There's no alternative?

Farmers point out that there are currently no equivalent alternative treatments. Here, too, there are questions to be asked. The problems with glyphosate are not new. We have been talking about it for years. Manufacturers should or could have found alternative solutions. It is difficult to admit that, in an era full of scientific discoveries, we have not been able to find an effective herbicide that is safe for human health. We are able to go to Mars, transform our genome, make cars without drivers, and we don't know how to get rid of weeds properly? Weird.
Have farmers been put to sleep by the seven exhaustive health assessments carried out by public authorities over the last forty years, giving glyphosate as a product without risk to human health?  
For NGOs, these studies are biased and tainted by Monsanto's "interventions". In fact, the American justice system has obtained the declassification of more than 250 pages of Monsanto's internal correspondence. We learn that the agrochemical company, producer of Roundup, had been aware of the mutagenicity of glyphosate since 1999. The multinational then set out to cover up the affair by commissioning a study to convince regulators that glyphosate was harmless.
Would the farmers have been taken hostage by Monsanto, who got them hooked on their product?
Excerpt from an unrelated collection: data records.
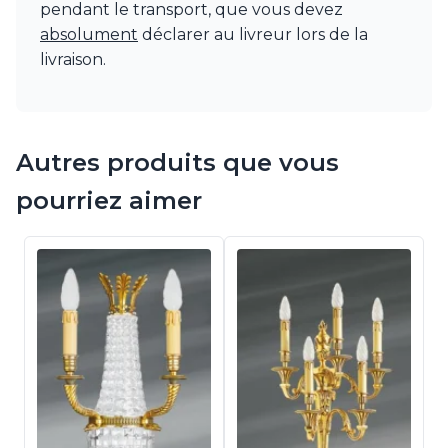
pendant le transport, que vous devez
absolument
déclarer au livreur lors de la
livraison.
Autres produits que vous
pourriez aimer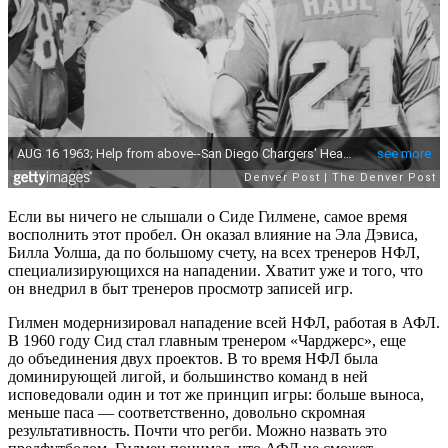
Если вы ничего не слышали о Сиде Гилмене, самое время
восполнить этот пробел. Он оказал влияние на Эла Дэвиса,
Билла Уолша, да по большому счету, на всех тренеров НФЛ,
специализирующихся на нападении. Хватит уже и того, что
он внедрил в быт тренеров просмотр записей игр.
Гилмен модернизировал нападение всей НФЛ, работая в АФЛ.
В 1960 году Сид стал главным тренером «Чарджерс», еще
до объединения двух проектов. В то время НФЛ была
доминирующей лигой, и большинство команд в ней
исповедовали один и тот же принцип игры: больше выноса,
меньше паса — соответственно, довольно скромная
результативность. Почти что регби. Можно назвать это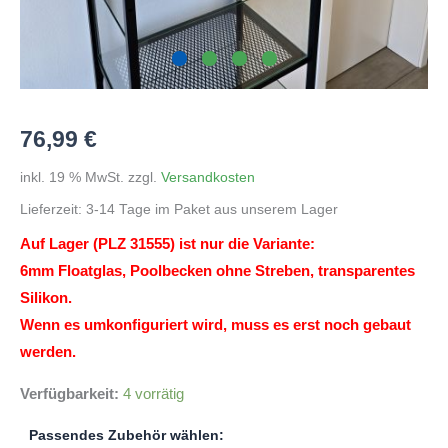
76,99
€
inkl. 19 % MwSt.
zzgl.
Versandkosten
Lieferzeit:
3-14 Tage im Paket aus unserem Lager
Auf Lager (PLZ 31555) ist nur die Variante:
6mm Floatglas, Poolbecken ohne Streben, transparentes
Silikon.
Wenn es umkonfiguriert wird, muss es erst noch gebaut
werden.
Verfügbarkeit:
4 vorrätig
Passendes Zubehör wählen: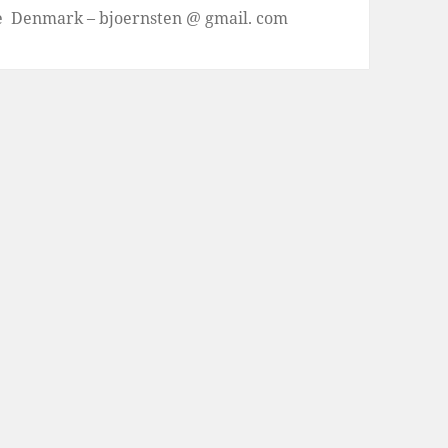
se Denmark – bjoernsten @ gmail. com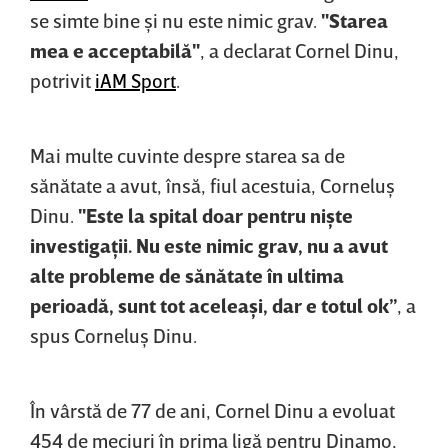
se simte bine şi nu este nimic grav.
"Starea
mea e acceptabilă"
, a declarat Cornel Dinu,
potrivit
iAM Sport
.
Mai multe cuvinte despre starea sa de
sănătate a avut, însă, fiul acestuia, Corneluş
Dinu.
"Este la spital doar pentru nişte
investigaţii. Nu este nimic grav, nu a avut
alte probleme de sănătate în ultima
perioadă, sunt tot aceleaşi, dar e totul ok”
, a
spus Corneluş Dinu.
În vârstă de 77 de ani, Cornel Dinu a evoluat
454 de meciuri în prima ligă pentru Dinamo,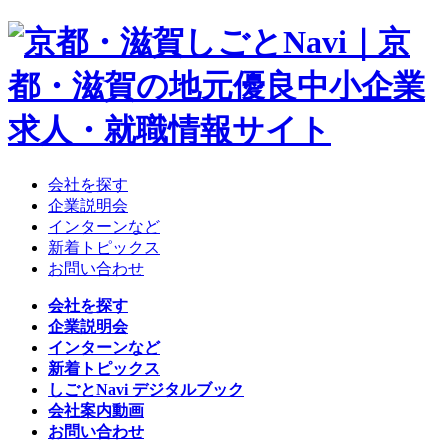
会社を探す
企業説明会
インターンなど
新着トピックス
お問い合わせ
会社を探す
企業説明会
インターンなど
新着トピックス
しごとNavi デジタルブック
会社案内動画
お問い合わせ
That's for sure.
While waiting for the light to be shed, if it is shed one day, we must not lose sight of the fact that we are talking about human health. The stakes are high enough not to generate ill-considered media buzz and pressure from professional lobbies. We need clear information that is neither alarmist nor rigged for ulterior commercial purposes, be they those of the media or industry.
To meditate on while enjoying your next bowl of corn flakes.